Rules were part of a ballot measure that overhauled Alaska’s elections system.

By Becky Bohrer

Associated Press

Political donors have sued over campaign finance rules enacted under a 2020 voter initiative, arguing the disclosure rules are burdensome and could lead to reprisals against them and their business interests in a climate of “cancel culture.”

The disclosure rules were part of a ballot measure that overhauled Alaska’s elections system and was passed by voters in 2020. Provisions of the measure calling for open primaries and ranked choice voting in general elections were challenged previously in state courts and upheld.

At issue in the new lawsuit, which was filed in federal court Thursday, are disclosure rules, including disclaimers required for ads and required reporting around contributions greater than $2,000 that are given to or received by third-party groups known as independent expenditure groups. The lawsuit alleges these disclosure provisions are unconstitutional.

Lawyers involved in the case — Craig Richards, a former Alaska attorney general, and Daniel Suhr with the Chicago-based Liberty Justice Center — filed a friend of the court brief in support of challenges to the open primary system and ranked choice voting when those were before the Alaska Supreme Court. They did so on behalf of former Lt. Gov. Mead Treadwell and former lawmaker Dick Randolph.

Suhr said one reason they waited to file the federal lawsuit was that they wanted to see what the state Supreme Court would do, including if it would strike the entire initiative down. The high court in January issued a brief order affirming Superior Court Judge Gregory Miller’s decision upholding the open primary and ranked choice system as valid. A fuller opinion from the state Supreme Court is pending.

Miller noted in his ruling that the plaintiffs in that case did not challenge the new law’s “attempt to preclude ‘dark money.’”

Suhr said after the action by the state Supreme Court, “that’s when we turned to say, OK, the next step is to focus on these campaign finance provisions that really haven’t been thoroughly addressed yet.”

He said the measure is “the most aggressive law of its kind in the country” and raises First Amendment issues.

Plaintiffs in the federal lawsuit are Doug Smith of Anchorage, who was described by a spokesperson for the Liberty Justice Center as an executive in the oil and energy industry; Robert Griffin of Anchorage; Allen Vezey of Fairbanks; Albert Haynes of Wasilla and Trevor Shaw of Ketchikan. The lawsuit describes each of them as sometimes donating more than $2,000 to organizations that make independent expenditures.

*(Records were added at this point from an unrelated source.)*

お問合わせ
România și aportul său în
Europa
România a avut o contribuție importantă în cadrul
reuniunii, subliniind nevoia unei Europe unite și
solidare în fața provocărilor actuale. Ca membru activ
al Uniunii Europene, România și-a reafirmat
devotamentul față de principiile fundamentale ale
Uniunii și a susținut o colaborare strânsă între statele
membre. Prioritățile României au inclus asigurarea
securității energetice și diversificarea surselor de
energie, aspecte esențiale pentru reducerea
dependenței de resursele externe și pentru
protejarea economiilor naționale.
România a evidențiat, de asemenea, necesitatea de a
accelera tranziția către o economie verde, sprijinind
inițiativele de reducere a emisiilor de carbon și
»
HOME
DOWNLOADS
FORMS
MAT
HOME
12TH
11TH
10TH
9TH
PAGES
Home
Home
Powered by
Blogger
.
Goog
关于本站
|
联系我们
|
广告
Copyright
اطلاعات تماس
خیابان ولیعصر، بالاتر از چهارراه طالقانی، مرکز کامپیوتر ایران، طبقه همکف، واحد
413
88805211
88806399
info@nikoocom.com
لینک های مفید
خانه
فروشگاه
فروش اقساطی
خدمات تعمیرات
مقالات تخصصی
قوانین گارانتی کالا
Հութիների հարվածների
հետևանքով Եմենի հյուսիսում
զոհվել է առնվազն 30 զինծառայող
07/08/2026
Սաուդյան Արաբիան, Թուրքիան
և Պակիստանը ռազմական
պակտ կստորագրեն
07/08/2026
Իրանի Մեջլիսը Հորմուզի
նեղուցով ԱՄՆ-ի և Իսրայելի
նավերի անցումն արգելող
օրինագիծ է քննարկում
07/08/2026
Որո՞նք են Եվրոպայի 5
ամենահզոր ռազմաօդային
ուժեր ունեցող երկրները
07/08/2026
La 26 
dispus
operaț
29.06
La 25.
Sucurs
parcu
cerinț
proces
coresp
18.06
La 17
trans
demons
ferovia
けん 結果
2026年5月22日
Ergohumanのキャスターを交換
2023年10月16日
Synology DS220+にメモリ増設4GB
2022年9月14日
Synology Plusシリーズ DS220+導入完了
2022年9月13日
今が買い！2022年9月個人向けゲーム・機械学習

Also listed as plaintiffs are the Alaska Free Market Coalition and Families of the Last Frontier, which are described as independent expenditure groups. A 2022 filing with the Alaska Public Offices Commission shows Shaw as chair of the Alaska Free Market Coalition, which describes itself as promoting candidates “who are fiscally conservative, pro-business, and supportive of free market economic principles.”

The lawsuit names as defendants members of the Alaska Public Offices Commission, which oversees campaign finance rules in the state.

Heather Hebdon, the commission’s executive director, said commission staff had no comment on the lawsuit. Messages seeking comment were sent to the state Department of Law.

The group Alaskans for Better Elections, which supported the initiative, on its website said nothing in the initiative “violates the First Amendment or limits political speech or the right to freely associate with political parties.”

“Alaskans have a right to know who is spending on their elections,” the group said on its site.